Мы встречаемся пять лет. Он не торопит. Не ставит ультиматумов. Он говорит: «Когда будешь готова — скажешь». Как Венера Гаязовна. Как Зухра. Как будто и он знает, что моё время — моё, а не его.
Однажды, на третьем году, мы стоим на мосту через речку, которая делит наш город на старую и новую части, и он говорит:
«Я хочу тебя поцеловать. Но если ты не хочешь — скажи, и я не буду спрашивать снова сегодня». Я молчу — не от смущения, а от удивления: впервые в жизни мне дают право сказать «нет» без последствий, без того, чтобы потом это «нет» обернулось виной, обидой, давлением. Я киваю. Он целует — осторожно, будто боится, что я передумаю на середине. Я не передумываю.
Я не знаю, откуда это в нём — терпение, которое не выглядит терпением, потому что не требует благодарности. Может, у него тоже был кто-то, кто не торопил. А может, он просто другой — не как папа, не как мама, не как «лучшие друзья». Он первый человек, рядом с которым я дышу ровно. Не задерживая. Не
выжидая. Просто дышу.
Он делает предложение зимой, на катке, который заливают каждый год во дворе соседней школы. Не на одном колене — мы оба на коньках, и он чуть не падает, протягивая кольцо, и мы оба смеёмся, и я говорю «да» прежде, чем успеваю обдумать вопрос, потому что обдумывать здесь нечего: это первое решение в моей жизни, в котором нет страха, только нетерпение
— хочется, чтобы будущее началось прямо сейчас.
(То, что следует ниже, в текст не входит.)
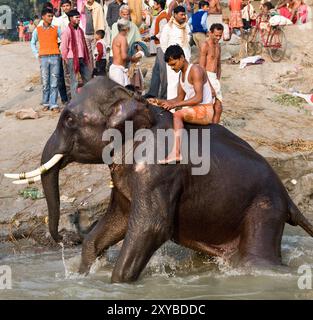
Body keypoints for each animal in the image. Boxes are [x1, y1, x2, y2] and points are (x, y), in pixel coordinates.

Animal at [6, 77, 312, 282]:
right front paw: (84, 277)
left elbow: (151, 227)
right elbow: (115, 222)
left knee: (255, 261)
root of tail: (289, 200)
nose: (63, 237)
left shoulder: (158, 170)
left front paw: (116, 284)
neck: (134, 101)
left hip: (264, 210)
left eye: (69, 119)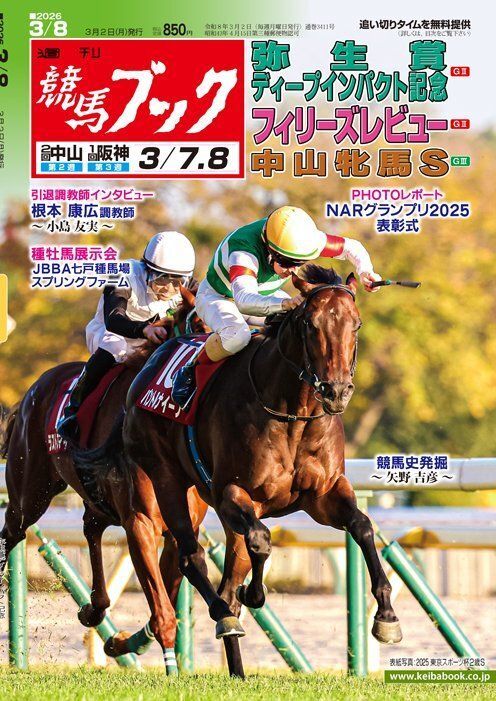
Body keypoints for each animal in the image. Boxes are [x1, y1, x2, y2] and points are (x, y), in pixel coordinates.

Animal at [0, 285, 208, 671]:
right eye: (198, 326)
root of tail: (34, 389)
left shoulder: (179, 530)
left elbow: (164, 603)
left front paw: (118, 641)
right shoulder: (139, 521)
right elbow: (163, 613)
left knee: (91, 528)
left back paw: (94, 610)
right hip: (29, 493)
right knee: (12, 532)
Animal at [123, 266, 403, 677]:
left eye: (357, 324)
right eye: (310, 324)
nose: (336, 391)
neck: (293, 414)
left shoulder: (323, 495)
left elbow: (363, 527)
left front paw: (387, 616)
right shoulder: (232, 494)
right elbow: (261, 540)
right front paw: (254, 593)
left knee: (225, 578)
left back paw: (237, 667)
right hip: (166, 478)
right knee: (192, 557)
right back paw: (224, 615)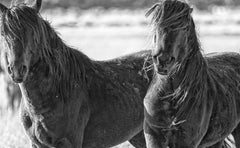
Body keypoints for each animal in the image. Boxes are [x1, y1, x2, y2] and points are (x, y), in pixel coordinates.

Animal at [0, 0, 153, 147]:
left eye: (33, 32)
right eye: (3, 33)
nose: (17, 70)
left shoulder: (69, 142)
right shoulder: (36, 144)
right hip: (139, 136)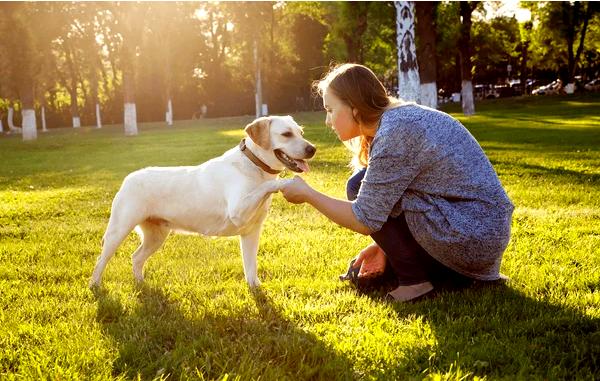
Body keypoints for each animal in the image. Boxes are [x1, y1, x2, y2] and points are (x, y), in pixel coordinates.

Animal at [89, 114, 316, 286]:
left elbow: (250, 267)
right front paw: (286, 184)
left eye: (301, 133)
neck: (254, 166)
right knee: (101, 260)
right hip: (118, 231)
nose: (312, 149)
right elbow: (266, 187)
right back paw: (96, 287)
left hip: (156, 236)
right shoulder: (238, 211)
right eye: (286, 134)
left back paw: (141, 283)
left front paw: (256, 289)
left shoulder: (251, 232)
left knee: (136, 258)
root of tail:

Мы планируем свадьбу — на лето. Я впервые планирую что-то для себя. Не долю, не ипотеку, не оформление — свадьбу. Белое платье — мы выбираем его вместе, что не принято, но Ирек говорит: «Я хочу видеть, как ты его выбираешь, а не только как ты в нём стоишь». Танец — мы учим его по видео, спотыкаясь, наступая друг другу на ноги, в съёмном зале, который пахнет пылью и канифолью. Я ещё не знаю, что свадьба — это тоже ритуал, который должен защищать. Я думаю, что свадьба — это счастье. Мне двадцать три. Я ещё верю в счастье как в событие, а не как в климат. Я ещё не знаю, что счастье — не то, что случается, а то, чем дышишь. Я узнала это однажды, в сосновом лесу, на две недели. И забыла.
Среда. Март. Снег ещё не сошёл, но воздух уже пахнет водой
— той особенной сырой свежестью, которая бывает перед самой капелью. Обычный день: я на работе, печатаю отчёт, думаю о
платье, которое нужно забрать из ателье в субботу. В обед я звоню ему — он не берёт. Звоню ещё — не берёт. Я не тревожусь сразу: у него могла кончиться зарядка, могла быть лекция, могло быть что угодно обычное. Звоню его матери, чтобы спросить, не знает ли она, где он, — и слышу, что она плачет. Говорит: «Его нет». Я не понимаю. «Где нет?» Она молчит. Потом: «В морге».
Я не помню, как положила трубку. Помню, как села на пол — на кухне, на кафель, который мама протирала дважды в день. Помню, что кафель был холодный — настолько холодный, что я почувствовала его сквозь джинсы, и эта мелкая физическая деталь почему-то застряла во мне крепче, чем сами слова «в морге». Помню, что не плакала. Помню, что перестала дышать
— по привычке, как в детстве, когда слышала отцовы шаги. Только теперь шагов не было. Была тишина. Тишина, которая тяжелее любых шагов.
Похороны — через четыре дня, по мусульманскому обряду, быстро, как положено. Я стою у могилы в чужом, наспех купленном тёмном платке, который колется и пахнет магазином. Мать Ирека держит меня за руку — крепче, чем я держу её, как будто это она меня поддерживает, а не наоборот, хотя горе должно бы быть общим, поделённым пополам. Отец молчит — отец Ирека, не мой; впервые я вижу мужское молчание, которое не пугает, а просто молчит, без задержки на марше, без угрозы за ним.
Я не плачу и на похоронах. Люди смотрят на меня странно — невеста, которая не плачет, выглядит подозрительно даже на собственном горе. Я хочу плакать. Не получается. Слёзы — где-то там, за стеклом, которым я всегда была, через которое смотрят на что-то другое, а не на то, что внутри.